Yeah, I mean, I think, I mean, my certainly my relationship history has been varied and flexible and a bit like my growing up in North Nottinghamshire, which never sort of went down on one side or the other. I was basically I've always, up until recently, struggled a lot with sort of relationships and the level of, I guess, commitment and vulnerability and intimacy that a healthy one requires. And I don't think that's completely divorced from my professional life and my writing life and where I sit there. You know, I've had relationships with women and men and I found a great comfort and peace in that and not needing to define for anyone at any particular or given point where I am or what I'm doing or how I'm … Being in a theatre community where it's less binary and you can not pin your colours to any particular mast and it's that's progressive and tolerant, that's been a real value to me. And I've tried to yeah, Tory Boy certainly was a way of putting on stage all the bizarre contradictions and nuances of the young experience, I think, when you're trying to when you're emerging politically and sexually and emotionally.
Presenter asks
I think you've had an actual diagnosis [of workaholism], haven't you? What happened?
I would go into periods where I would be far too isolated from friends or self-sabotage relationships as soon as they became intimate and important, and was just working like around the clock continually, but without really looking after myself. So I went to just start to speak to people about it. But I actually went to see a particular woman who probably saved me. And the first thing she said to me was she was listening to me wanging on about feelings. And she eventually just said, Why aren't you wearing a coat? … I think the moment I realized I had a problem was I'd started to lie to my family and my friends about stupid things that didn't even need lying about. Like they would go, You look tired, what time did you get up today to work? and I would say, Oh, you know, eight and I'd say to myself, But I know I got up at five, that's really weird. Why did I why did I say that? Or I wouldn't have eaten for a whole day. And I think that's when I knew it was a natural problem. And then I was singing out from that, realizing that that also fed into my issues around relationships and intimacy, because I was all of my self-esteem, all of my validation, all of my happiness and joy was coming from work. And I didn't allow myself to believe that there was space for anything else.

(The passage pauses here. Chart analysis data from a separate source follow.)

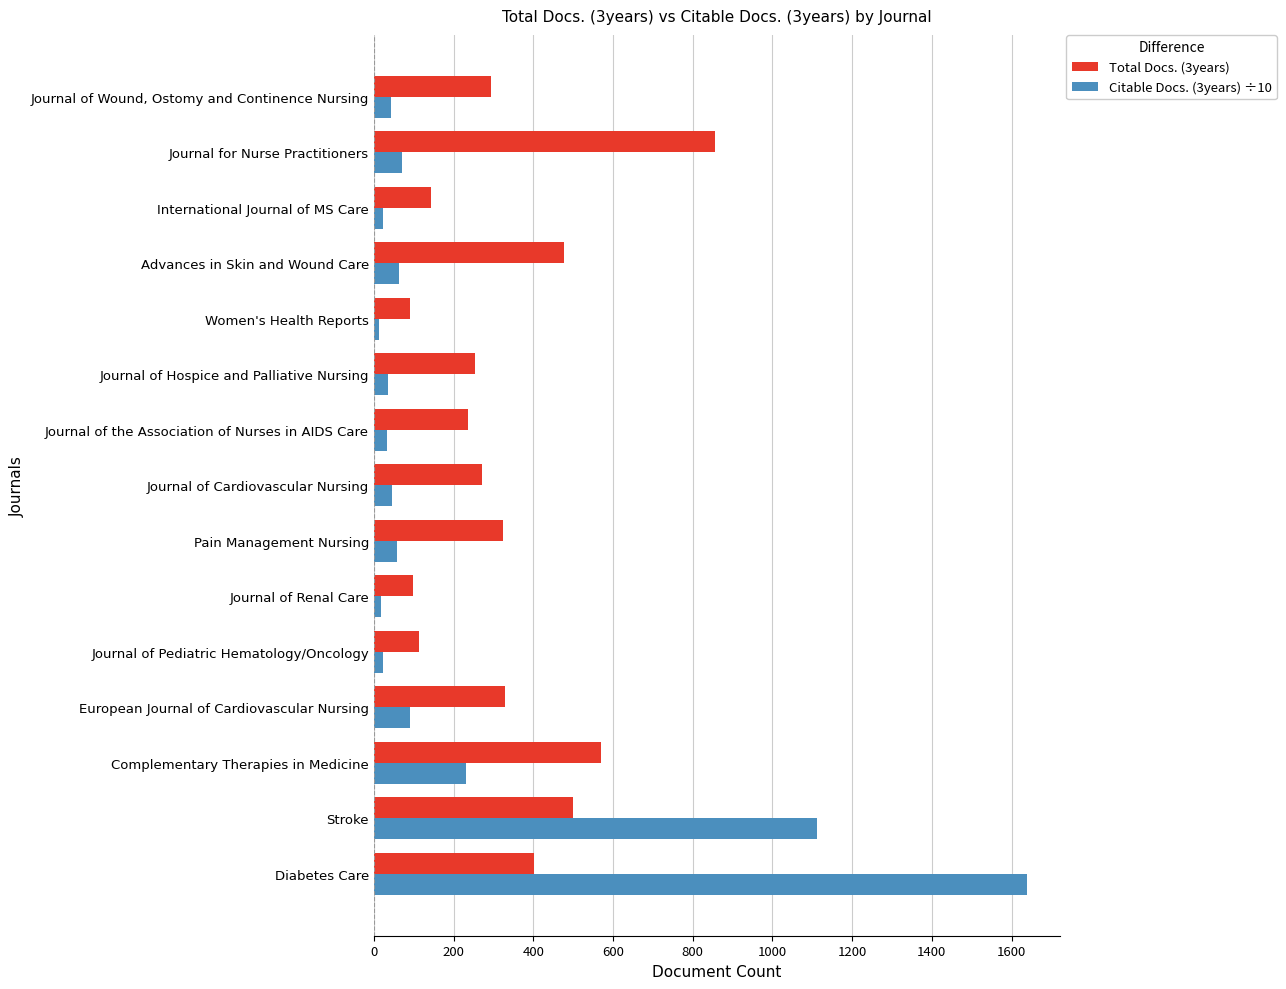

True or false: Citable Docs. (3years) ÷10 has a value of 63.7 at Advances in Skin and Wound Care.

True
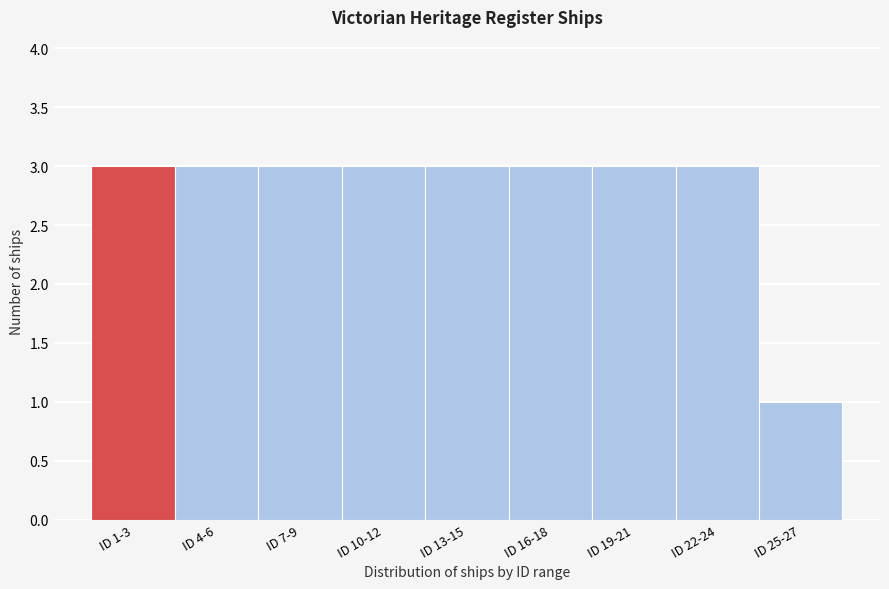

Reading right to left, list all the values displayed in this chart.

1	3	3	3	3	3	3	3	3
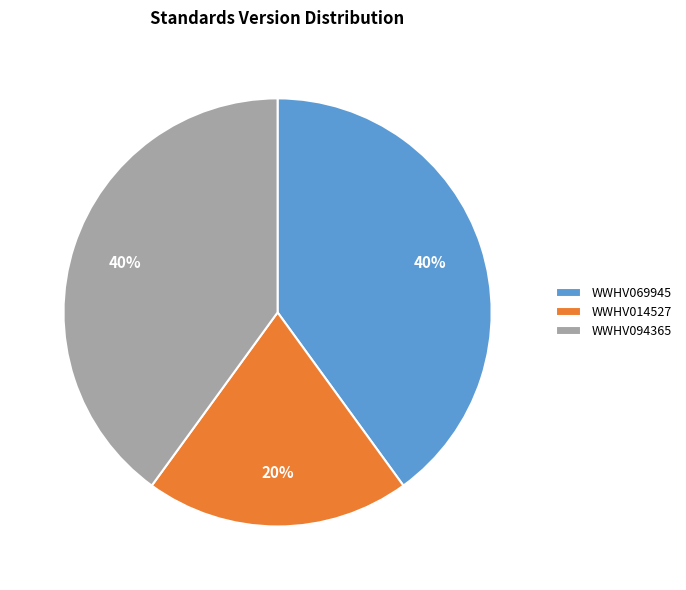

To the nearest percent, what portion does WWHV094365 represent?

40%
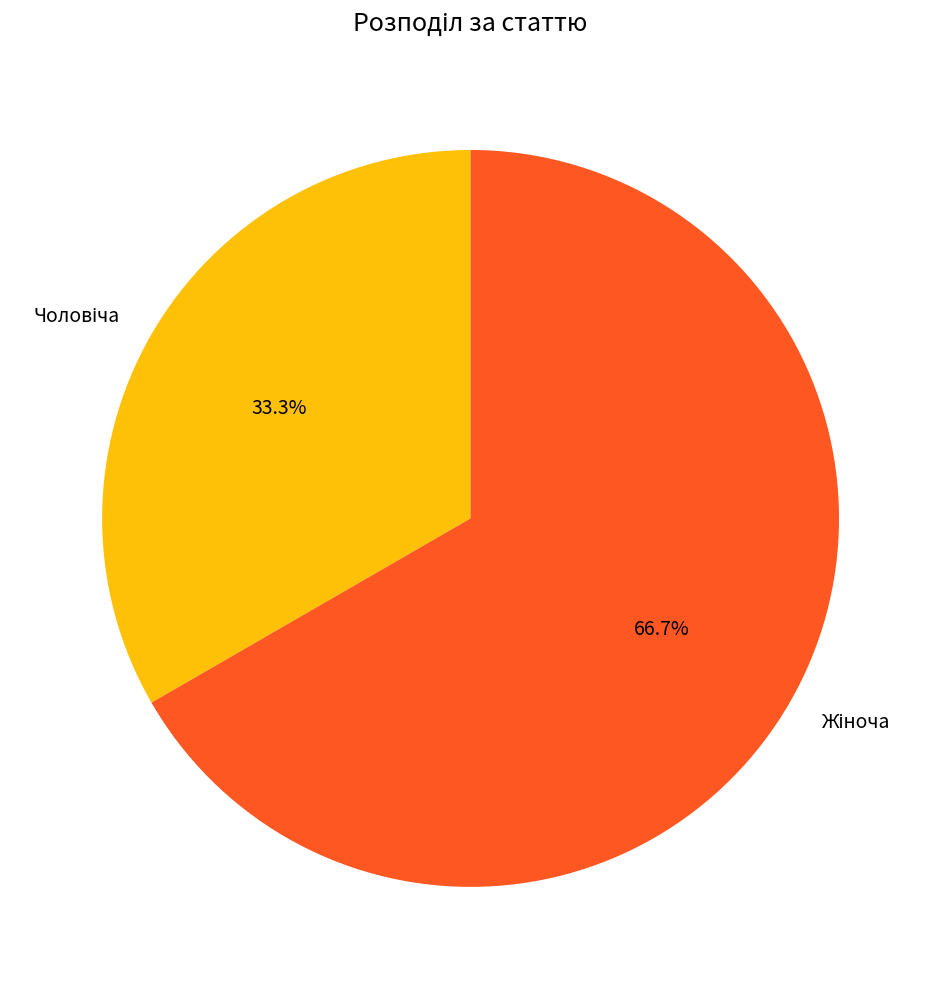

Is there a majority slice in this chart?

Yes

“I think both people, but also our public institutions, whether it's newspapers or the radio or the Houses of Parliament, there are so many paradoxes and contradictions. And that's what makes drama so alive.”
“I really liked being on my own in my room and I began writing short stories from a really early age. My mum got me an electric typewriter, which I just adored.”
“I think the moment I realized I had a problem was I'd started to lie to my family and my friends about stupid things that didn't even need lying about.”
“I can't let go of that for my own characters, even in sort of difficult and troubled times.”
“The act of gathering around it and telling it gives me hope because if we can do that, then maybe we can find solutions.”
“I'm definitely going to need David Bowie with me on the island and there is something about that particular track. I love the lyrics at the end. Essentially he sings as long as there's sun, as long as there's rain, as long as there's fire, as long as there's me, as long as there's you. And I just love that about him and I think his parting gift to all of us as Bowie fans was that sense of hope and optimism about the human spirit.”